Monday, 4 April 2011

Stretching Your Healthcare Dollar

Employers nationwide face critical decisions about their health benefits program. Should they continue funding their employees' health benefits at the same contribution level as in the past? Should they keep the same level of benefits as before? What can be done to minimize costs and maximize benefits? These are tough questions.

Rising health care costs and an uncertain economy require an employer to examine various options when making health care decisions.

These include:

1. Eliminating all health benefits

2. Reducing or eliminating other fringe
benefits to maintain the current level of
health benefits

3. Modifying the existing health benefits
program by increasing employee co-payments
or cost-sharing

4. Shopping for the most affordable coverage available from various carriers

Finding solutions to dampen the effect of rising insurance premiums can be difficult. However, there is an additional consideration that is often overlooked. As with any vendor selection process, a business owner must consider the value gained from selecting a health benefits plan. Often, many look only at price and overlook the investment perspective involved in purchasing a health benefits plan. An employer should ask, "What am I getting for my money?"

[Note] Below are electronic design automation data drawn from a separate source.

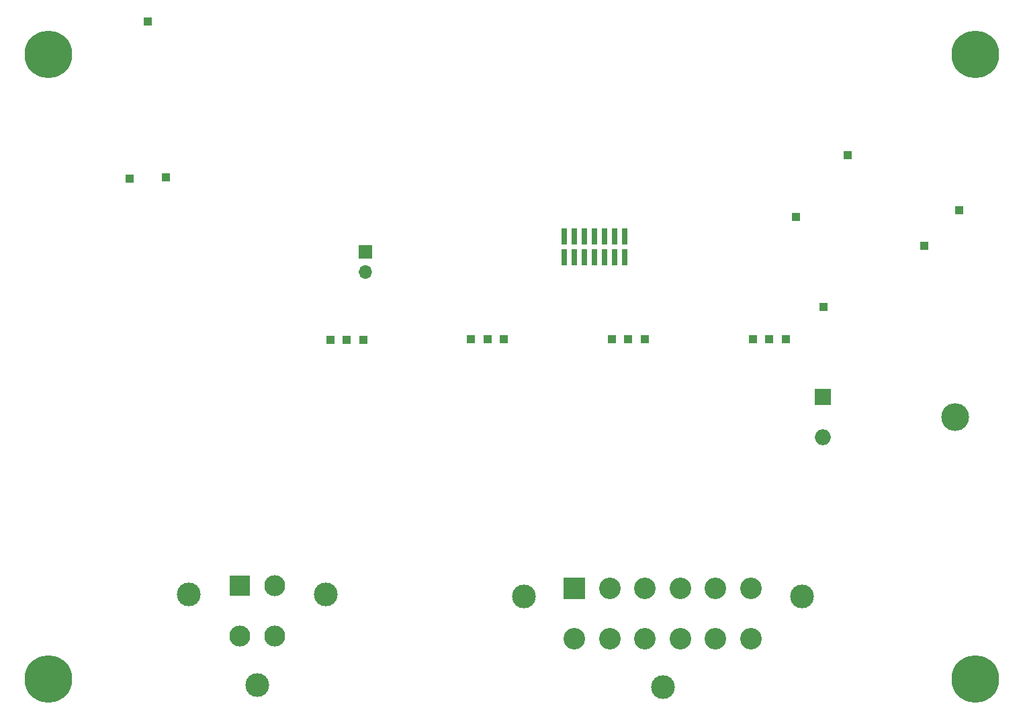
<source format=gbs>
%TF.GenerationSoftware,KiCad,Pcbnew,(5.1.9-0-10_14)*%
%TF.CreationDate,2021-08-31T12:07:11+08:00*%
%TF.ProjectId,pdm,70646d2e-6b69-4636-9164-5f7063625858,rev?*%
%TF.SameCoordinates,Original*%
%TF.FileFunction,Soldermask,Bot*%
%TF.FilePolarity,Negative*%
%FSLAX46Y46*%
G04 Gerber Fmt 4.6, Leading zero omitted, Abs format (unit mm)*
G04 Created by KiCad (PCBNEW (5.1.9-0-10_14)) date 2021-08-31 12:07:11*
%MOMM*%
%LPD*%
G01*
G04 APERTURE LIST*
%ADD10R,0.750000X2.100000*%
%ADD11R,1.000000X1.000000*%
%ADD12O,3.500000X3.500000*%
%ADD13R,2.000000X2.000000*%
%ADD14O,2.000000X2.000000*%
%ADD15O,1.700000X1.700000*%
%ADD16R,1.700000X1.700000*%
%ADD17C,2.715000*%
%ADD18C,2.990000*%
%ADD19R,2.715000X2.715000*%
%ADD20C,0.800000*%
%ADD21C,6.000000*%
%ADD22C,2.640000*%
%ADD23R,2.640000X2.640000*%
G04 APERTURE END LIST*
D10*
%TO.C,U9*%
X175641000Y-80456000D03*
X175641000Y-77786000D03*
X176911000Y-80456000D03*
X176911000Y-77786000D03*
X178181000Y-80456000D03*
X178181000Y-77786000D03*
X179451000Y-80456000D03*
X179451000Y-77786000D03*
X180721000Y-80456000D03*
X180721000Y-77786000D03*
X181991000Y-80456000D03*
X181991000Y-77786000D03*
X183261000Y-80456000D03*
X183261000Y-77786000D03*
%TD*%
D11*
%TO.C,TP20*%
X123190000Y-50673000D03*
%TD*%
%TO.C,TP2*%
X125476000Y-70358000D03*
%TD*%
%TO.C,TP1*%
X120904000Y-70485000D03*
%TD*%
%TO.C,TP19*%
X204851000Y-75374500D03*
%TD*%
%TO.C,TP18*%
X208343500Y-86677500D03*
%TD*%
%TO.C,TP17*%
X221043500Y-78994000D03*
%TD*%
%TO.C,TP16*%
X225425000Y-74485500D03*
%TD*%
%TO.C,TP15*%
X211391500Y-67564000D03*
%TD*%
%TO.C,TP14*%
X199420000Y-90761000D03*
%TD*%
%TO.C,TP13*%
X203611000Y-90761000D03*
%TD*%
%TO.C,TP12*%
X201515500Y-90761000D03*
%TD*%
%TO.C,TP11*%
X163877000Y-90751000D03*
%TD*%
%TO.C,TP10*%
X168068000Y-90751000D03*
%TD*%
%TO.C,TP9*%
X165972500Y-90751000D03*
%TD*%
%TO.C,TP8*%
X146177000Y-90805000D03*
%TD*%
%TO.C,TP7*%
X150368000Y-90805000D03*
%TD*%
%TO.C,TP6*%
X148272500Y-90805000D03*
%TD*%
%TO.C,TP5*%
X181655280Y-90752159D03*
%TD*%
%TO.C,TP4*%
X185846280Y-90752159D03*
%TD*%
%TO.C,TP3*%
X183750780Y-90752159D03*
%TD*%
D12*
%TO.C,D6*%
X224940000Y-100584000D03*
D13*
X208280000Y-98044000D03*
D14*
X208280000Y-103124000D03*
%TD*%
D15*
%TO.C,J3*%
X150622000Y-82296000D03*
D16*
X150622000Y-79756000D03*
%TD*%
D17*
%TO.C,J4*%
X176972000Y-128524000D03*
X181417000Y-128524000D03*
X185862000Y-128524000D03*
X190312000Y-128524000D03*
D18*
X188087000Y-134624000D03*
X205627000Y-123184000D03*
X170547000Y-123184000D03*
D17*
X194757000Y-128524000D03*
X199202000Y-128524000D03*
X199202000Y-122174000D03*
X194757000Y-122174000D03*
X190312000Y-122174000D03*
X185862000Y-122174000D03*
X181417000Y-122174000D03*
D19*
X176972000Y-122174000D03*
%TD*%
D20*
%TO.C,H4*%
X229047990Y-132013010D03*
X227457000Y-131354000D03*
X225866010Y-132013010D03*
X225207000Y-133604000D03*
X225866010Y-135194990D03*
X227457000Y-135854000D03*
X229047990Y-135194990D03*
X229707000Y-133604000D03*
D21*
X227457000Y-133604000D03*
%TD*%
D20*
%TO.C,H3*%
X229047990Y-53273010D03*
X227457000Y-52614000D03*
X225866010Y-53273010D03*
X225207000Y-54864000D03*
X225866010Y-56454990D03*
X227457000Y-57114000D03*
X229047990Y-56454990D03*
X229707000Y-54864000D03*
D21*
X227457000Y-54864000D03*
%TD*%
D20*
%TO.C,H2*%
X112207990Y-132013010D03*
X110617000Y-131354000D03*
X109026010Y-132013010D03*
X108367000Y-133604000D03*
X109026010Y-135194990D03*
X110617000Y-135854000D03*
X112207990Y-135194990D03*
X112867000Y-133604000D03*
D21*
X110617000Y-133604000D03*
%TD*%
D20*
%TO.C,H1*%
X112207990Y-53273010D03*
X110617000Y-52614000D03*
X109026010Y-53273010D03*
X108367000Y-54864000D03*
X109026010Y-56454990D03*
X110617000Y-57114000D03*
X112207990Y-56454990D03*
X112867000Y-54864000D03*
D21*
X110617000Y-54864000D03*
%TD*%
D22*
%TO.C,J1*%
X139192000Y-121874000D03*
D23*
X134742000Y-121874000D03*
D22*
X139192000Y-128224000D03*
X134742000Y-128224000D03*
D18*
X145617000Y-122894000D03*
X128317000Y-122894000D03*
X136967000Y-134324000D03*
%TD*%
M02*

</source>
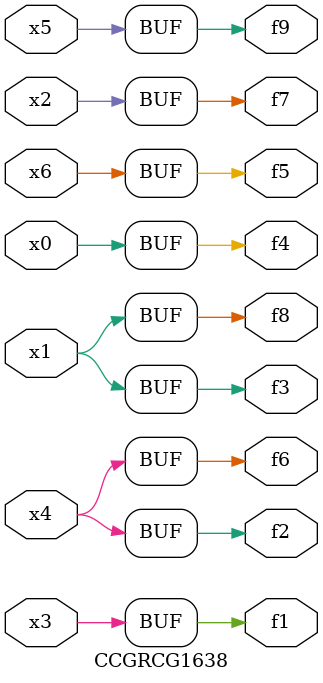
<source format=v>
module CCGRCG1638(
	input x0, x1, x2, x3, x4, x5, x6,
	output f1, f2, f3, f4, f5, f6, f7, f8, f9
);
	assign f1 = x3;
	assign f2 = x4;
	assign f3 = x1;
	assign f4 = x0;
	assign f5 = x6;
	assign f6 = x4;
	assign f7 = x2;
	assign f8 = x1;
	assign f9 = x5;
endmodule

</source>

A health plan should do more than simply pay the bills. It should provide opportunities to improve and maintain health. Health benefits plans that promote health fairs, wellness and disease management programs provide opportunities for achieving better health outcomes. Improved health outcomes can translate into reduced health care expenditures and affordable premiums.

Some health benefits companies are adding discount programs that focus on healthy living, including diet and nutrition counseling, and discounts at local fitness centers. Disease management programs focus attention and resources on conditions with which patient self-care efforts are significant. There are specific intervention programs for diabetes, asthma, wound care and congestive heart failure.

If you thought health care didn't have enough acronyms, here is one more. Some carriers are beginning to offer Complementary Alternative Medicine (CAM). CAM focuses on alternative forms of health care treatment, such as massage therapy, acupuncture or homeopathy. CAM is one of the fastest-growing areas of employee health benefits. There are estimates that as many as 36 percent of adults use some form of CAM. These additional benefits are not just bells and whistles. The introduction of these programs often increases employee satisfaction. And increased satisfaction is a byproduct of the programs' purpose. The aim of these programs is to focus on improving health outcomes. They seek to provide an improved return on the investment of premium dollars and create a shift in the traditional insurance paradigm of just paying bills.

When an employer chooses a health benefits company with programs that emphasize total health, it is making an investment in its employees' well-being and future. Therefore, when selecting a carrier, remember to find one that provides opportunities to stretch your health care dollars by offering fitness
and CAM programs that help the mind, body and wallet.